Tensions vives dans l’établissement
«L’action de mobilisation a été exercée dans le respect des droits des parties, reconnaît le CSSDM. La direction est toutefois également en droit d’exiger la prestation de travail attendu, et ce, même en contexte de négociation. Il est tout à fait raisonnable pour une direction de prévoir un moment en équipe pour faire un retour sur l’année scolaire et jeter les bases de la prochaine à venir.»
Mais ces bases sont fragilisées par les actions de l’employeur, estime Mme Beauvais-St-Pierre. «C’est la seule direction qui a agi ainsi, menacé les enseignants de sanctions disciplinaires, arraché les affiches. Ça ne se fait pas, et ça ne fait qu’ajouter au climat de tension qui règne actuellement dans l’établissement et plus largement dans le système d’éducation.»

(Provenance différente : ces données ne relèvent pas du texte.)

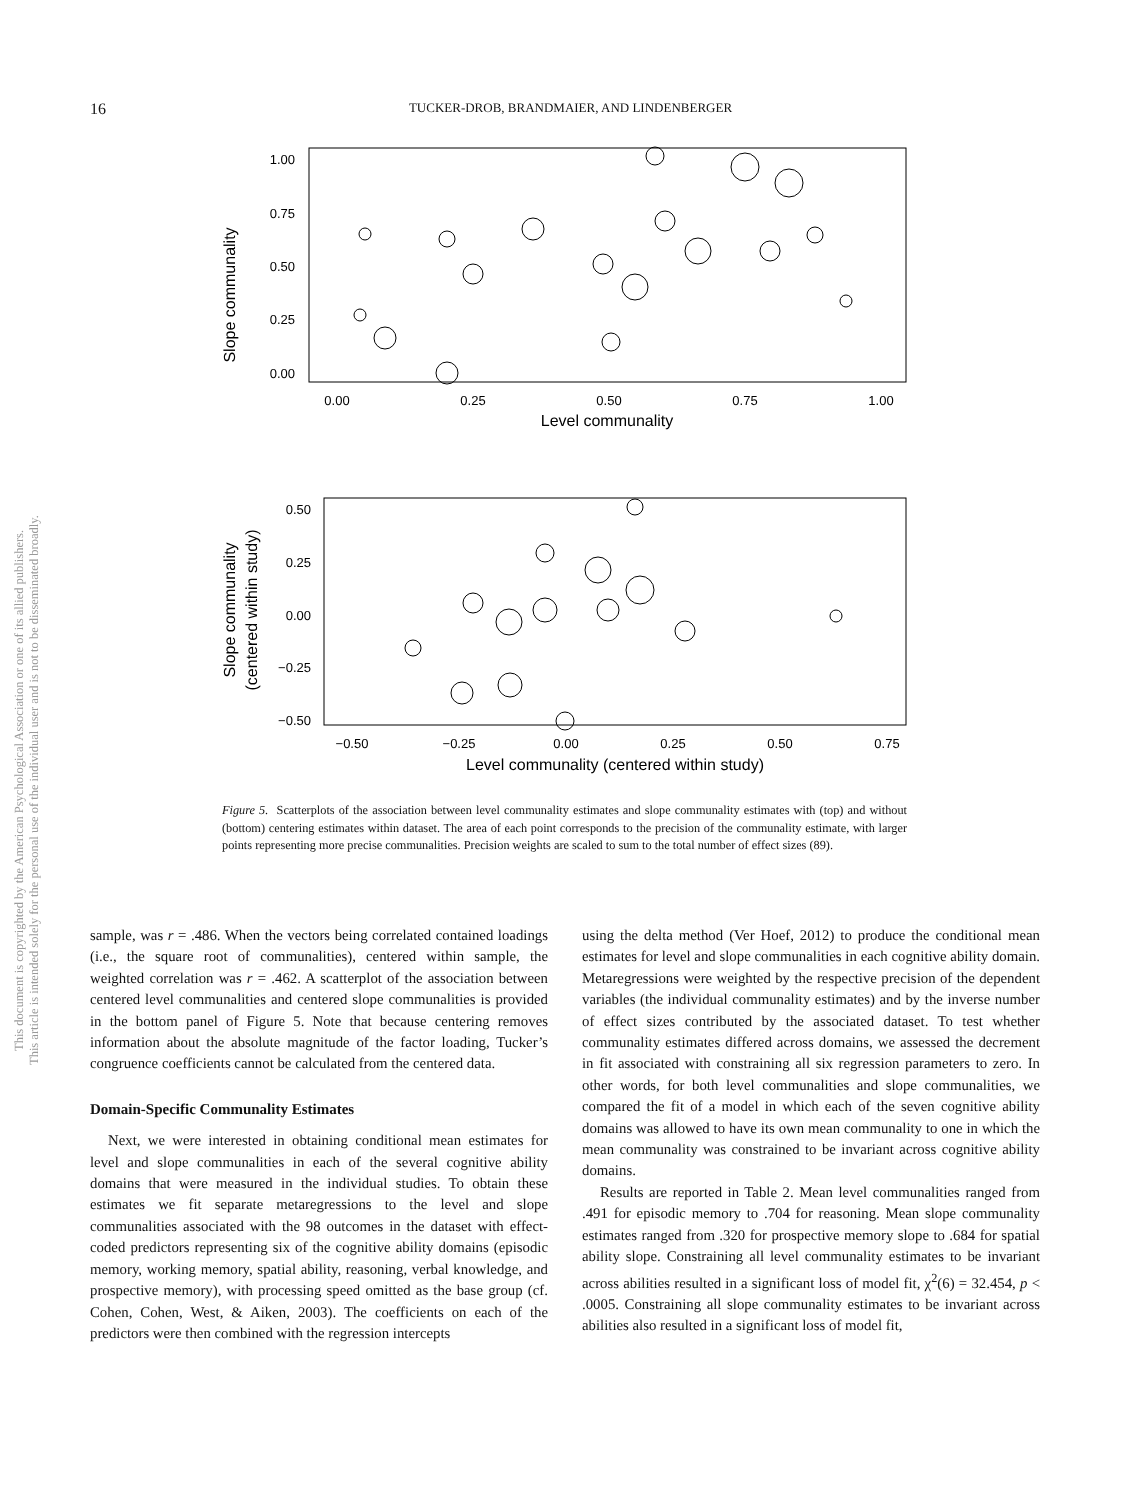16
TUCKER-DROB, BRANDMAIER, AND LINDENBERGER
This document is copyrighted by the American Psychological Association or one of its allied publishers.
This article is intended solely for the personal use of the individual user and is not to be disseminated broadly.
1.00
0.75
0.50
0.25
0.00
0.00
0.25
0.50
0.75
1.00
Level communality
Slope communality
0.50
0.25
0.00
−0.25
−0.50
−0.50
−0.25
0.00
0.25
0.50
0.75
Level communality (centered within study)
Slope communality
(centered within study)
Figure 5. Scatterplots of the association between level communality estimates and slope communality estimates with (top) and without (bottom) centering estimates within dataset. The area of each point corresponds to the precision of the communality estimate, with larger points representing more precise communalities. Precision weights are scaled to sum to the total number of effect sizes (89).
sample, was r = .486. When the vectors being correlated contained loadings (i.e., the square root of communalities), centered within sample, the weighted correlation was r = .462. A scatterplot of the association between centered level communalities and centered slope communalities is provided in the bottom panel of Figure 5. Note that because centering removes information about the absolute magnitude of the factor loading, Tucker’s congruence coefficients cannot be calculated from the centered data.
Domain-Specific Communality Estimates
Next, we were interested in obtaining conditional mean estimates for level and slope communalities in each of the several cognitive ability domains that were measured in the individual studies. To obtain these estimates we fit separate metaregressions to the level and slope communalities associated with the 98 outcomes in the dataset with effect-coded predictors representing six of the cognitive ability domains (episodic memory, working memory, spatial ability, reasoning, verbal knowledge, and prospective memory), with processing speed omitted as the base group (cf. Cohen, Cohen, West, & Aiken, 2003). The coefficients on each of the predictors were then combined with the regression intercepts
using the delta method (Ver Hoef, 2012) to produce the conditional mean estimates for level and slope communalities in each cognitive ability domain. Metaregressions were weighted by the respective precision of the dependent variables (the individual communality estimates) and by the inverse number of effect sizes contributed by the associated dataset. To test whether communality estimates differed across domains, we assessed the decrement in fit associated with constraining all six regression parameters to zero. In other words, for both level communalities and slope communalities, we compared the fit of a model in which each of the seven cognitive ability domains was allowed to have its own mean communality to one in which the mean communality was constrained to be invariant across cognitive ability domains.
Results are reported in Table 2. Mean level communalities ranged from .491 for episodic memory to .704 for reasoning. Mean slope communality estimates ranged from .320 for prospective memory slope to .684 for spatial ability slope. Constraining all level communality estimates to be invariant across abilities resulted in a significant loss of model fit, χ<sup>2</sup>(6) = 32.454, p < .0005. Constraining all slope communality estimates to be invariant across abilities also resulted in a significant loss of model fit,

En réponse aux sanctions imposées par l’employeur, l’Alliance des professeures et professeurs de Montréal déposera un grief. «Il y a une ambiance de confrontation qui s’est installée à l’école Saint-Bernardin», regrette la présidente de l’Alliance. Elle s’étonne par ailleurs que la direction ne soutienne pas les doléances des professeurs, comme c’est le cas pour celles de nombreux autres établissements à Montréal.
«C’est rendu un climat malsain, abonde l’enseignant sous anonymat. Tout le monde se demande pourquoi il prend ça si personnel que ça, les négos. […] Dans un contexte de pénurie, fais attention à ton personnel. On ne peut pas en 2023 venir travailler avec la peur.»
Le CSSDM rappelle que les négociations se font au niveau national, et non local. «Nous faisons confiance à nos représentants […] qui sont avant tout animés par la réussite de nos élèves jeunes et adultes», assure-t-il.
Contactée par Métro, la direction de l’école Saint-Bernardin n’a pas répondu à nos sollicitations.